A ce moment comment pensez vous que les pays africains peuvent affirmer leur souveraineté et indépendance?

Mamadou Honadia : Question difficile et sensible. Déjà le travail des experts est remarquable sous la présidence du Soudan. Je pense que l’Afrique devra garder un mental fort au regard de la forte pression qui se présente depuis maintenant jusqu’en décembre à Paris et elle devra rester constante dans ses positions. La détermination et l’expression de ses positions à la fois officiellement dans les salles et dans les média, est gage de réussite. Parler d’une seule voix est capital et la relève par les Décideurs devra suivre la même tendance. L’Accord de Paris revêt une telle importance pour l’humanité que l’Afrique devra être décisive pour protéger son peuple.
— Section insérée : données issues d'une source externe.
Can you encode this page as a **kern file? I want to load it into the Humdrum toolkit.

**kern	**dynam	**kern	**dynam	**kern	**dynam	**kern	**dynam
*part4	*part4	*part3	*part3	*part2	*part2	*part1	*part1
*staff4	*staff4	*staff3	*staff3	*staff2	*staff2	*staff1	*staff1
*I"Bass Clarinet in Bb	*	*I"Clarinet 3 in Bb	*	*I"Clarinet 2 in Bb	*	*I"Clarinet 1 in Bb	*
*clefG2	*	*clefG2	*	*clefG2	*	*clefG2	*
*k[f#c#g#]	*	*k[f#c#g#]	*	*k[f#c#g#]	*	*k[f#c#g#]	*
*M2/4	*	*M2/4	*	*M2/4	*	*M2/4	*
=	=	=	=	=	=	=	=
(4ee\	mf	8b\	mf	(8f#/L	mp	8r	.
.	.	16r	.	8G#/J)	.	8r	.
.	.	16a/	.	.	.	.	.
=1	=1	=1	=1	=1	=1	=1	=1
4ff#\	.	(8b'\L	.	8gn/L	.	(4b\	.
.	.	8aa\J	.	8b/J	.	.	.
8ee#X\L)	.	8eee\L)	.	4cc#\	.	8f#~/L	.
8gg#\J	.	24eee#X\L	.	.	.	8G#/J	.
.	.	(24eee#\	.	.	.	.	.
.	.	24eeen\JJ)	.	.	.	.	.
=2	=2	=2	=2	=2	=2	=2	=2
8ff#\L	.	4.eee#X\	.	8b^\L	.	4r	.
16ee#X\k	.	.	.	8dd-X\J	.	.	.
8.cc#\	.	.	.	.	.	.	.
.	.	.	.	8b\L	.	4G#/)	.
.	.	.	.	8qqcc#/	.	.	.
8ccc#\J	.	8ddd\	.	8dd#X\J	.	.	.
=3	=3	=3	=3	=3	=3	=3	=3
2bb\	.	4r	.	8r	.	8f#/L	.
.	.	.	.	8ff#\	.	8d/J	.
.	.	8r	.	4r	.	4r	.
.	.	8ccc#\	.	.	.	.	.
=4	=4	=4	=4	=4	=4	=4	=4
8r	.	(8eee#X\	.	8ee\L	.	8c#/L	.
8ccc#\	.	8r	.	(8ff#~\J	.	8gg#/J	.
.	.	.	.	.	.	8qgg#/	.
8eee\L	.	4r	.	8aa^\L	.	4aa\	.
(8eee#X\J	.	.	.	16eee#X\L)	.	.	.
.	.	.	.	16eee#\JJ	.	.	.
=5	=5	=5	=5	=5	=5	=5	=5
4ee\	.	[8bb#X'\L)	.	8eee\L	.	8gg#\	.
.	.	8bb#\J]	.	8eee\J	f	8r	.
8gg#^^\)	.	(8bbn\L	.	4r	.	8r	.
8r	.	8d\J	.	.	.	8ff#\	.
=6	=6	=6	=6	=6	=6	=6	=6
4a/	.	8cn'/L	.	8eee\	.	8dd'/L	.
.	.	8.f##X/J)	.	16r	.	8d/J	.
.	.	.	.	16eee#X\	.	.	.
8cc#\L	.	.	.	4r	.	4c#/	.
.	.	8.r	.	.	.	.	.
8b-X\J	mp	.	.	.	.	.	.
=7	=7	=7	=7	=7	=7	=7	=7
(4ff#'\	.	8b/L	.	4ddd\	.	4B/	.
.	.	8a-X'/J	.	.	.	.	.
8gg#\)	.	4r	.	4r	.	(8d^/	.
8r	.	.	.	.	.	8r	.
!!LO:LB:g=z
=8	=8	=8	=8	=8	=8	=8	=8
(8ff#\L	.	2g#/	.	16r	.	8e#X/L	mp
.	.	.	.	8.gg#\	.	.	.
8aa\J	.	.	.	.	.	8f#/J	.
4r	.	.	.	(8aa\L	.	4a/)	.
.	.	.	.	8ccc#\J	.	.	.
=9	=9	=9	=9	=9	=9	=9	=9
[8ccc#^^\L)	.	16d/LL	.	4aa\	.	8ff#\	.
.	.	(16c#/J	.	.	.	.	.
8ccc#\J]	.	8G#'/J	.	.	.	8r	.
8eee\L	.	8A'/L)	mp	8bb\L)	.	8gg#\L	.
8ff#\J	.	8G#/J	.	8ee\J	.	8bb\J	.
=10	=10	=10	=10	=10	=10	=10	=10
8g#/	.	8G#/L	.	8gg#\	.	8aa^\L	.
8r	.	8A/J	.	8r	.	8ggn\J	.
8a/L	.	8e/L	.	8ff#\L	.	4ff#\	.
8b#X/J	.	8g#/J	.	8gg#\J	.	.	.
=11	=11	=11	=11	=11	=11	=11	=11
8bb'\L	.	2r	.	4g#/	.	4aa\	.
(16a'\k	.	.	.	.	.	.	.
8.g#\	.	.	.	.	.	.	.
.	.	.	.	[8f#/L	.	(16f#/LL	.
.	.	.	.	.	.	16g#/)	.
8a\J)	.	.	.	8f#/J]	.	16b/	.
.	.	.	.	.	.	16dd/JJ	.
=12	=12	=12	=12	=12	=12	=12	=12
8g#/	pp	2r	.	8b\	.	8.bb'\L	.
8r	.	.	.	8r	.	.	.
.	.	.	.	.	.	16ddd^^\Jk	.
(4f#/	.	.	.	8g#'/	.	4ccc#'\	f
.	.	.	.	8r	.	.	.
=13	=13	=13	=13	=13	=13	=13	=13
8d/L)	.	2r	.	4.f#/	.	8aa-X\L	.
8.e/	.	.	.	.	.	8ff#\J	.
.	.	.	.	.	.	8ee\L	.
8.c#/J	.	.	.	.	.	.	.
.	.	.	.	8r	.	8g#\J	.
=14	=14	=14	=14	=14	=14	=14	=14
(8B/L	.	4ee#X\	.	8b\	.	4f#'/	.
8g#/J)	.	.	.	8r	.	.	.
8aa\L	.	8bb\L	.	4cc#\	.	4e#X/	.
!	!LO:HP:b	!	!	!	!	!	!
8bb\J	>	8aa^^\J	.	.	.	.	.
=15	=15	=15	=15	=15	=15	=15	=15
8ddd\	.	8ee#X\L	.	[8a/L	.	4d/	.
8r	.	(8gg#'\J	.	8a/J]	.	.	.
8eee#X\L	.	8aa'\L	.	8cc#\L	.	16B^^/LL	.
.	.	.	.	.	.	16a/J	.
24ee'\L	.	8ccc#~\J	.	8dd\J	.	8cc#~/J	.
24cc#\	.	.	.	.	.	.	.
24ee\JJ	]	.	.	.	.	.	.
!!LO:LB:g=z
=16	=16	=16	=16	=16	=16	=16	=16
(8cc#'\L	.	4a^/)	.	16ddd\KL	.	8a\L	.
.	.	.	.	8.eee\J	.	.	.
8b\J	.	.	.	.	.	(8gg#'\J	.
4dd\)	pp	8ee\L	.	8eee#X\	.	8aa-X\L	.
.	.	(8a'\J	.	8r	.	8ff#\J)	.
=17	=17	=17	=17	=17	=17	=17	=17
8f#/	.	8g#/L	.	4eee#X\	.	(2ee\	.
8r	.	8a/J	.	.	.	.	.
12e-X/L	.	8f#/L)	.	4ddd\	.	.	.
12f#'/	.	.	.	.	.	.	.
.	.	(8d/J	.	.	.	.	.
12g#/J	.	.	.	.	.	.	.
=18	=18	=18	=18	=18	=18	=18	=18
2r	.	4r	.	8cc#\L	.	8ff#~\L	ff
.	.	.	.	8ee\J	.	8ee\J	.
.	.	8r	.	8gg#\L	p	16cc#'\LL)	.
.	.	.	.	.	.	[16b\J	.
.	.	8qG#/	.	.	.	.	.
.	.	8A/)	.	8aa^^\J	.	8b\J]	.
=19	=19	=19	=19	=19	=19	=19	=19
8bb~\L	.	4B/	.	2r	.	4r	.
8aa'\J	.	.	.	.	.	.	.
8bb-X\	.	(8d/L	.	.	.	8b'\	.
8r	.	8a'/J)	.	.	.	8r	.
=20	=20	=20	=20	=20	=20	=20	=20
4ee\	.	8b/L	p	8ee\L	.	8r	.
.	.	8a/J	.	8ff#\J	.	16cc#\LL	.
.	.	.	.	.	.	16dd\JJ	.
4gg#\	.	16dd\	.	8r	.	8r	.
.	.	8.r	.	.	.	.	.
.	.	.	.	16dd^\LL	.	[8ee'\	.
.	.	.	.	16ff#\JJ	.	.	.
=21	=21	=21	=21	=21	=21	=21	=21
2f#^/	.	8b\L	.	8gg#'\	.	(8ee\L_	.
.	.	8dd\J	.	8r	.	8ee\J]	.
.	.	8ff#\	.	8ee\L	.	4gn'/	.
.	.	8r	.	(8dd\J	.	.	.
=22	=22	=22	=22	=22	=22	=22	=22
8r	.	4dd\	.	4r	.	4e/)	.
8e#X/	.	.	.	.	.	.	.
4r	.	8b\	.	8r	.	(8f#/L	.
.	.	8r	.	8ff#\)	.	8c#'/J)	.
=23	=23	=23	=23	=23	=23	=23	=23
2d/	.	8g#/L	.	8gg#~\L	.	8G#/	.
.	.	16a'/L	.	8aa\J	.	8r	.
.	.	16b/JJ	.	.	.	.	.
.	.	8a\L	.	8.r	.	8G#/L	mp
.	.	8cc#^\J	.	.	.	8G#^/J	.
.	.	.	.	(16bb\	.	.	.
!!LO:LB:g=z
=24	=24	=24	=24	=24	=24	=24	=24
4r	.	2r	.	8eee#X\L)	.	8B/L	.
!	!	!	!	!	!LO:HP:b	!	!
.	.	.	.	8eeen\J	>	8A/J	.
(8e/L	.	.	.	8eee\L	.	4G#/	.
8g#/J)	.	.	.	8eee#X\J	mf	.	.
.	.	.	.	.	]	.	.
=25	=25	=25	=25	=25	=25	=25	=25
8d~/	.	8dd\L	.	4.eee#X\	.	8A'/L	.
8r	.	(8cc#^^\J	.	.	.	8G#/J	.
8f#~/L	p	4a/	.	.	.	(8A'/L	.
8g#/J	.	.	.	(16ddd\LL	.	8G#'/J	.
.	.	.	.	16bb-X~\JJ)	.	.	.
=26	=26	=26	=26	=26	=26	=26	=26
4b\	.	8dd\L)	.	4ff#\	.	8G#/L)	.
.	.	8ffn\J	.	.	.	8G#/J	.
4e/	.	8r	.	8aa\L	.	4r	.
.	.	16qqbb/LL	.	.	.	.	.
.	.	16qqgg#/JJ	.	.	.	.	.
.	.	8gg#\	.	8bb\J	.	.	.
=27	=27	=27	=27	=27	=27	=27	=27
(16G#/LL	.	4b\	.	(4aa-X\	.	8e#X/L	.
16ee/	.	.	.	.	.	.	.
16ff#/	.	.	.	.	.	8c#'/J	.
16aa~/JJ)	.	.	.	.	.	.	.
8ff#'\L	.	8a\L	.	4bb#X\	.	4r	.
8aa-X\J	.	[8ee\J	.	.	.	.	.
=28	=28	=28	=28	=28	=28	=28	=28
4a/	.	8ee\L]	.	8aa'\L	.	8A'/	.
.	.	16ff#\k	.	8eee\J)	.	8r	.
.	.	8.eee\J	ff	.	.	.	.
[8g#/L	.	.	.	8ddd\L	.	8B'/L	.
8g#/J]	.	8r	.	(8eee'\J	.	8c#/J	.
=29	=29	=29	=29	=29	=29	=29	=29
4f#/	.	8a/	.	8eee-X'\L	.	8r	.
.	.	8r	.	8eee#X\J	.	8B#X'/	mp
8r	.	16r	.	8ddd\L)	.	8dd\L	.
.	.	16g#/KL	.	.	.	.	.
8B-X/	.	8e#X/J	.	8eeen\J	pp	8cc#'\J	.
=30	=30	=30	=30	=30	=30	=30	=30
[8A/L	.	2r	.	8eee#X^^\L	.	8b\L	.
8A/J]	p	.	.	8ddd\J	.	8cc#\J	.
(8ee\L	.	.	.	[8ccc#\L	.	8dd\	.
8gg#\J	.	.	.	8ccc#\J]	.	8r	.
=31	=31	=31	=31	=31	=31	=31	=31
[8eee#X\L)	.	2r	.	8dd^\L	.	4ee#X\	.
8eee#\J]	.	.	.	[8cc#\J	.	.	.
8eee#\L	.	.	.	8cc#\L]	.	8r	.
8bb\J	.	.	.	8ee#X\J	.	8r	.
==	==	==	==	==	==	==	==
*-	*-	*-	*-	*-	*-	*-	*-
Cet instrument juridiquement contraignant ne sera pas revu avant au moins deux à trois décennies, car le Protocole de Kyoto aura donné une leçon à tous ; donc prenons nos marques et soyons prêt à répondre au peuple qui place sa confiance en nous, toute émotion mise de côté.

 

Nonobstant cette particularité concernant les pays africains, que gagne le Burkina Faso dans tout ce concert de négociations? 

Mamadou Honadia : Un pays comme le Burkina Faso, a plutôt intérêt à intégrer ses positions dans celles du Groupe des Pays les Moins Avancés et du Groupe Afrique pour la simple raison que dans ces négociations, c’est la loi des grands groupes. Plus vous êtes nombreux et soudés, mieux vos intérêts sont bien défendus et sauvegardés. Depuis longtemps donc, la délégation burkinabée s’est engagée avec les groupes cités ci-dessus afin de porter ses intérêts. Ainsi donc, que gagne t-il si un Accord, à contenu avantageux pour lui, est signé et entre en vigueur?. Le Burkina Faso aura d’une part, participé à l’effort international pour l’adoption de cet instrument juridique et, d’autre part, aura fait preuve de respect de ses engagements de réduction des émissions de gaz à effet de serre à travers ses contributions, prévues, déterminées au niveau national. Ca c’est capital. En outre, il bénéficiera des avantages découlant des Décisions prises sur l’adaptation et les programmes de développement et de sécurité alimentaire qui y sont associés, les projets de renforcement des capacités, les programmes de technologies et de transfert de technologie, les options d’assurances climatiques, la coopération scientifique en la matière. Nos experts pourraient intégrer les nouveaux organes créés afin de faire rayonner l’image du Burkina Faso. Enfin, je dirai qu’on aura contribué à préserver nos populations des catastrophes climatiques qui auraient pu arriver, à savoir, l’accentuation des sécheresses dans certaines zones, et la réduction des  pics d’inondations que notre pays connait depuis 2009.